Le Olimpiadi del 2020 avrebbero dovuto tenersi quest’estate a Tokyo, ma a causa della pandemia di coronavirus, che da inizio anno imperversa su tutto il mondo, la manifestazione è stata rimandata all’anno prossimo. L’edizione di quest’anno avrebbe dovuto affrontare nuove annose questioni, come quella degli atleti transessuali. Per quanto quest’ultima sia un tema di enorme interesse, in questo articolo ci occuperemo di un’altra problematica che va a toccare il concetto stesso di “sport”: i videogiochi competitivi possono essere considerati degli “sport” a tutti gli effetti?
La questione nasce dal fatto che le olimpiadi stanno sempre di più perdendo popolarità, specialmente tra i giovani, come sottolinea TechCrunch, e il pubblico che segue l’evento sportivo più importante al mondo ha un’età media che va alzandosi di anno in anno. Questa è la ragione per cui alle olimpiadi del 2020 sono stati ammessi nuovi sport come lo skateboarding e il surfing. Ma questa potrebbe essere la strategia errata per attrarre un pubblico più giovane. Come riporta il The Economist, solo il 28% dei ragazzi inglesi tra i 16 e 19 anni segue in diretta uno sport tradizionale, mentre il 57% gioca ai videogiochi. Per questo motivo, gli organizzatoti delle nuove olimpiadi hanno puntato i loro occhi verso i cosiddetti “e-sports”.
L’industria videoludica è stata una delle poche a non aver quasi mai affrontato una crisi e nemmeno il coronavirus è riuscita a farla rallentare. Come riporta Business Insider, ci si aspetta che quest’anno il mercato degli sport competitivi superi 1 miliardo di dollari in guadagni.
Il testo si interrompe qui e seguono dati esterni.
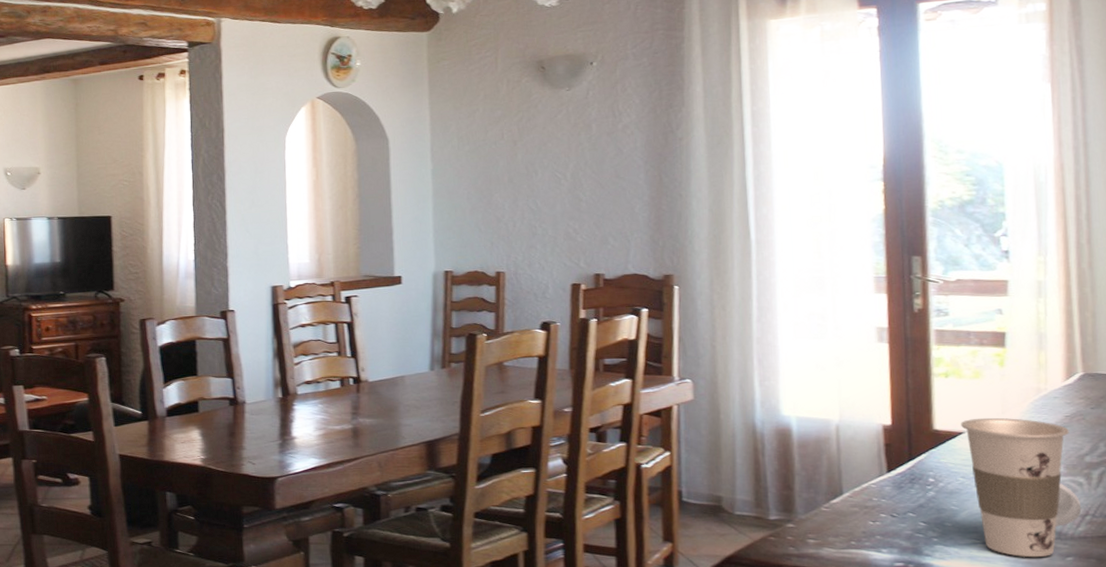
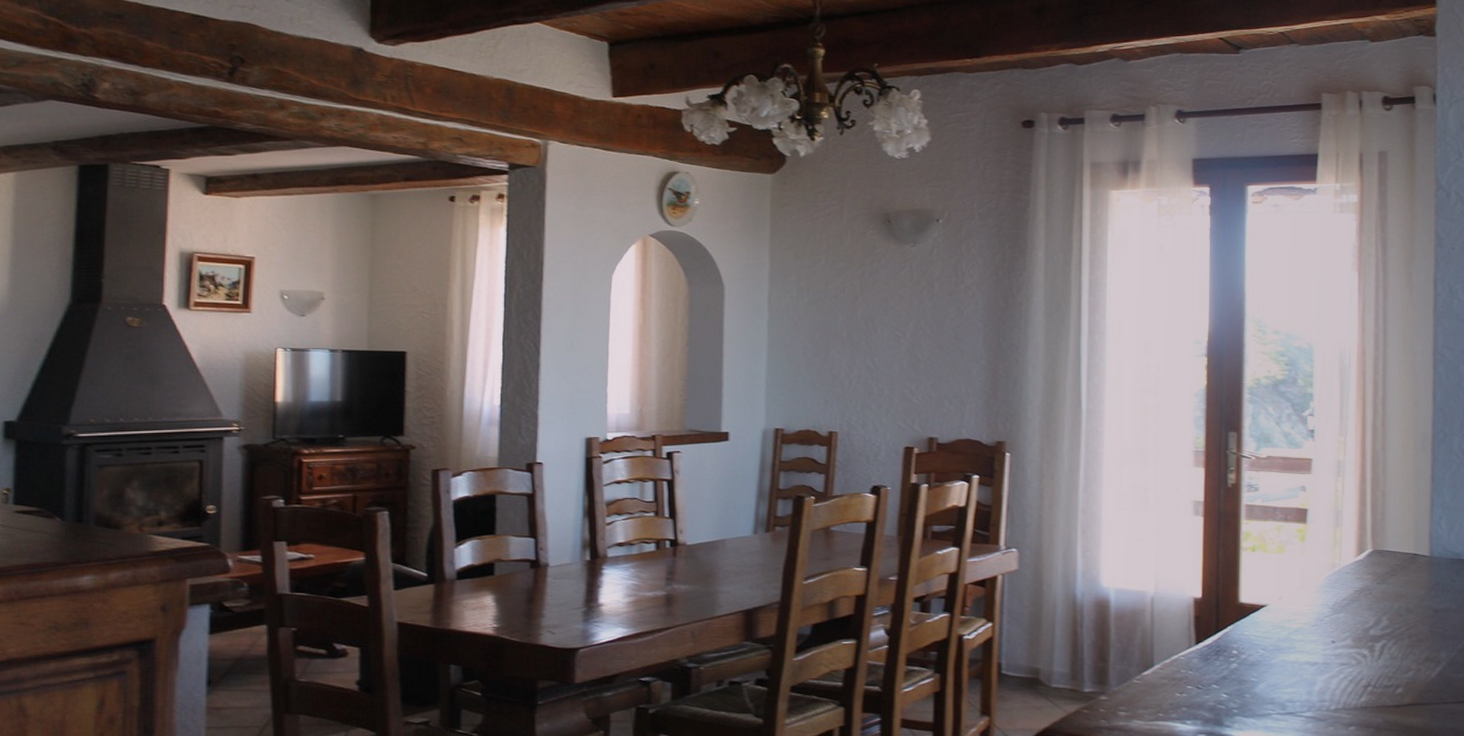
cup: present [961,417,1082,558] -> none [1264,591,1365,728]

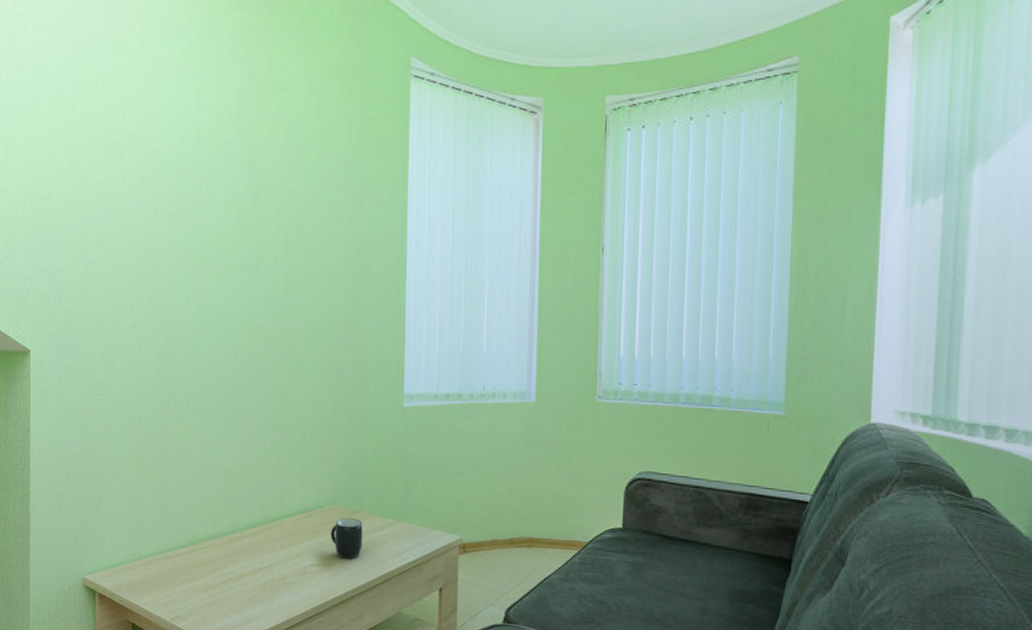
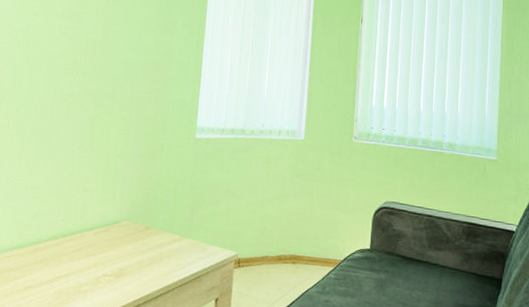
mug: present [331,518,363,559] -> none [124,233,153,271]

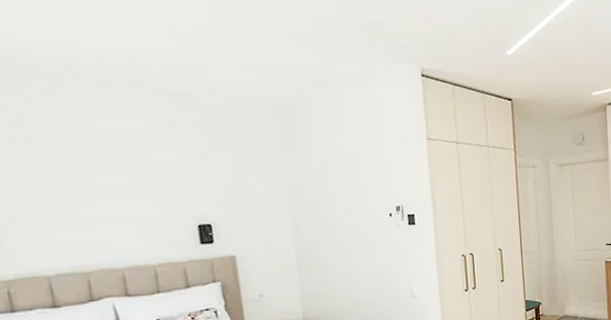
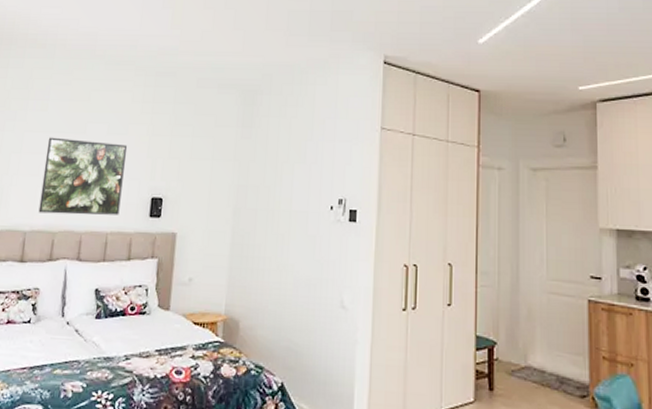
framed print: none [45,172,164,255] -> present [38,137,128,215]

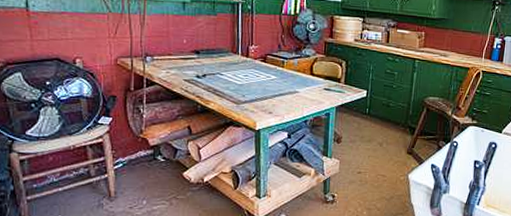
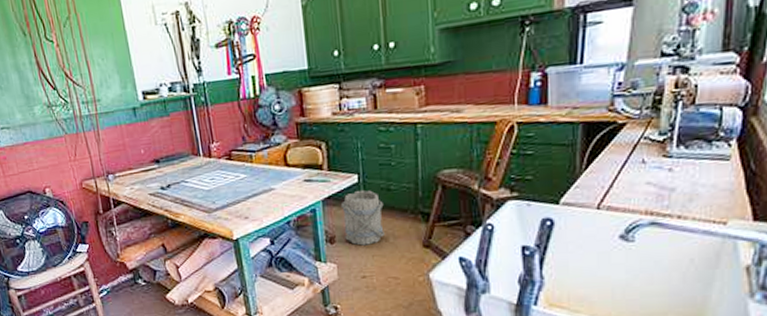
bucket: none [349,104,383,147] -> present [340,190,384,246]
Il problema, però, è che ancora troppi pregiudizi girano attorno ai videogiochi. Molti ritengono che essi siano attività pericolose che creano dipendenza oppure che incitano alla violenza. Non manca chi pensa che semplicemente siano delle perdite di tempo, come molti altri nuovi lavori nati dal web, ad esempio quello dell’“influencer”. Molte di queste opinioni sono spesso infondate e non si rendono conto dell’enorme mondo che i videogiochi hanno creato.
Come sostiene il The Economist, ci sarebbero delle buone ragioni per far si che i videogiochi competitivi rientrino nella categoria degli “sport”, per quanto non rispettino i parametri di movimento ed atleticità che molti collegano agli sport tradizionali. Innanzitutto, essi richiedono tante abilità quante uno sport convenzionale: i videogiocatori professionali, generalmente, eseguono 5 azioni diverse ogni secondo. Inoltre, i videogames sono molto più accessibili a livello economico rispetto ad altre attività come l’ippica. Infine, essi permettono a diverse persone di poter ottenere una propria fonte di reddito: mentre solo 200 persone riescono a vivere solo grazie alle proprie abilità nel tennis, circa mille giocatori di League Of Legends riescono ad ottenere un buon guadagno.
L’entrata dei videogiochi tra le discipline olimpiche resta un tema ancora fortemente dibattuto, ma sembra che in un prossimo futuro essa possa diventare realtà. Un primo assaggio di questo intreccio fra i due mondi avrebbe dovuto mostrarsi a giugno per l’Intel World Open, ossia un torneo da $500.000, che doveva svolgersi a Tokyo, in cui diversi “atleti” provenienti da diversi parti del mondo si sarebbero dovuti affrontare su due videogiochi, Rocket League e Street Fighter V. L’intento di questo torneo è quello di coinvolgere anche i giocatori più occasionali, ma, a causa del Covid-19, questo appuntamento è stato rimandato al 2021 assieme alle Olimpiadi.